Me instiga o esforço de um escritor. Antes de tudo, a dedicação que ele tem com os livros. A quase devoção em conhecê-los, explorá-los, de entrar em contato com eles. Há muito esforço e energia nisso. Um esforço de monge, que lida com uma enorme quantidade de energia sem sair do lugar. Tem que saber o que fazer com essa energia, como usá-la de uma maneira boa que não o prejudique. Parece mais uma necessidade e não uma questão de escolha. Me instiga sua necessidade de comunicação, e ainda mais, quando o escritor supera seus níveis de comunicação. É um trabalho árduo mesmo pra quem tem muito talento. Posso estar idealizando, mas é bem assim que me parece.
Vi como uma forma de superação o novo livro do Daniel Galera, “Mãos de Cavalo”. Houve uma espécie de despersonificação de sua literatura. Um salto da escrita intimista e perfurante para uma literatura mais madura e sofisticada, cujas arestas parecem novidades mesmo para seu autor, que agora vai além da literatura criada a partir de pensamentos íntimos que sempre espreitaram sua vida. É um avanço e tanto, para um escritor de 27 anos, que agora já soa como os grandes e adultos. Aumentou e muito a amplitude da criação literária de Galera. Seu texto está mais denso. O corte cirúrgico e linguagem enxuta deram lugar à descrição minuciosa e preocupação com os detalhes aparentemente irrelevantes, que mostra um forte trabalho de pesquisa do autor.
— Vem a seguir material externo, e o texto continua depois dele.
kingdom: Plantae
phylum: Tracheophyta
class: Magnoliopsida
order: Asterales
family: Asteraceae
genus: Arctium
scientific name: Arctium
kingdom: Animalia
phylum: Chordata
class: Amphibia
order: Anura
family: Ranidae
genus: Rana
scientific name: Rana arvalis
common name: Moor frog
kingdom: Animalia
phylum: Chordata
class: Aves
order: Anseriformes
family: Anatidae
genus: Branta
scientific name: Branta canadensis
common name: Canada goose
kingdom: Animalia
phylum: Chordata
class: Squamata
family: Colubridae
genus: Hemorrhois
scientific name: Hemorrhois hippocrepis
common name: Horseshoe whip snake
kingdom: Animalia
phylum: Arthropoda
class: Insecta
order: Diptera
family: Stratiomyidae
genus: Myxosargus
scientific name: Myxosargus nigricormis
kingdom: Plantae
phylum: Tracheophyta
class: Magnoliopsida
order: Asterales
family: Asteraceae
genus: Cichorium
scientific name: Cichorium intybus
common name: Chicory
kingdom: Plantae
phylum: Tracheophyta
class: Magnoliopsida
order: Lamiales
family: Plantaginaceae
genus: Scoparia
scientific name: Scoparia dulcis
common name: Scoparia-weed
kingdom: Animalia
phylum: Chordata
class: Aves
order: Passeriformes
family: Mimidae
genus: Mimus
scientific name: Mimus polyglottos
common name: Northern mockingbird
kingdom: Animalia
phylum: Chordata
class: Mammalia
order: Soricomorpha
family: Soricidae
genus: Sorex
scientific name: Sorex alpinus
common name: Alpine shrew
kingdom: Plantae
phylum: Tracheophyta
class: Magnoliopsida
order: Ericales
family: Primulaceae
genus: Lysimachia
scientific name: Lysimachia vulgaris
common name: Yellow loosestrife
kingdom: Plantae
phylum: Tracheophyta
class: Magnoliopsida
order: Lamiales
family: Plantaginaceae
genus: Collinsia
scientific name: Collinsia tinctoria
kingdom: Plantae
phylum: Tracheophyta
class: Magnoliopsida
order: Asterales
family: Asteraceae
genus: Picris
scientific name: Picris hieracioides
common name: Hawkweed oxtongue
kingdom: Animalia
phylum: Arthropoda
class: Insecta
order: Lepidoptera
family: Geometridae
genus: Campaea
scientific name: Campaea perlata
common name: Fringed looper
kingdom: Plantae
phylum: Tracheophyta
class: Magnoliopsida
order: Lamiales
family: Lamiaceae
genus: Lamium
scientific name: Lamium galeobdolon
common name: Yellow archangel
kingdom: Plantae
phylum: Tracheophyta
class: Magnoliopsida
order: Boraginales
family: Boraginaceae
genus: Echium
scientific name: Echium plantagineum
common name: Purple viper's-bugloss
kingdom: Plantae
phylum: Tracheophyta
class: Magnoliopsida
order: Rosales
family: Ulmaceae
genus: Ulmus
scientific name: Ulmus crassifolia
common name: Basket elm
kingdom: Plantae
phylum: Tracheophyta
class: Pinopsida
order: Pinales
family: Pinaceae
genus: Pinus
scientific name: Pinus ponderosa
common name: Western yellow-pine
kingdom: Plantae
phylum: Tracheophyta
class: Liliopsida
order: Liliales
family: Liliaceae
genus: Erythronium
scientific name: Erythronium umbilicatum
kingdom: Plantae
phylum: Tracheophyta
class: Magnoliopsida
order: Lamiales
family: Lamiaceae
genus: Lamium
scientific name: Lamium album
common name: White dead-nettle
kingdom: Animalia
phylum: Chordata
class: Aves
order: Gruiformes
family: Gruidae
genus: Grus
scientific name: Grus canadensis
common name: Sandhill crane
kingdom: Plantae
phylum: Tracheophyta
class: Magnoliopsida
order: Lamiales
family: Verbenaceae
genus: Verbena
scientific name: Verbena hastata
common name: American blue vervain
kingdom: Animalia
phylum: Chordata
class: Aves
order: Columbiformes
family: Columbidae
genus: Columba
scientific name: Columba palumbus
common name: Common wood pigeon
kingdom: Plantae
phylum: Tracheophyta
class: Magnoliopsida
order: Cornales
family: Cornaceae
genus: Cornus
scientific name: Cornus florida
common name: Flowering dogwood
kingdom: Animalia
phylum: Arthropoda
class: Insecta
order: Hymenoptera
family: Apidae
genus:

Essa expansão é muito bem vinda. Totalmente diferente do que ele escreveu até hoje.
“Mãos de Cavalo” inicialmente parece retalhos de histórias distintas da vida de um criança, um adolescente e um adulto. Mas trata de recortes de passagens da vida de Hermano. Trechos aparentemente simples e banais vão ganhando laços entre si que explicitam como em vários momentos em nossa vida estão sendo compostos elementos importantes que irão marcar nossa personalidade para sempre. Como é bem dito na orelha do livro, nenhum trecho da narrativa é gratuito. Uma simples partida de videogame mostra-se como uma profunda experiência de formação de personalidade. A experiência do protagonista de ter vivido tudo isso começa a lhe mostrar qual caminho trilhar, ou melhor, como trilhar esse caminho; o que ele pode jogar fora e excluir de sua vida, concentrando-se no difícil desafio que é compreender quem ele realmente é. Apesar do tom pouco otimista, é uma visão de quem olha em direção a uma felicidade bem mais ampla e sólida.
Toda vez que termino um livro que me agrada, depois do sentimento que a história impregna em mim, sobra uma sensação da generosidade do autor por nos compartilhar e proporcionar aquela experiência. Escritores são criaturas extremamente vaidosas, que se preocupam muito com o que irão dizer sobre ele, se vão rotulá-lo e enquadrá-lo de uma maneira extremamente redutora. Isso incomoda qualquer um, mas ainda mais os escritores. Perceber que já não existe nenhum reflexo disso em um trabalho lhe dá uma característica de transmitir uma sinceridade sem rodeios, que toca apenas o essencial, que às vezes faz muito bem entrar em contato.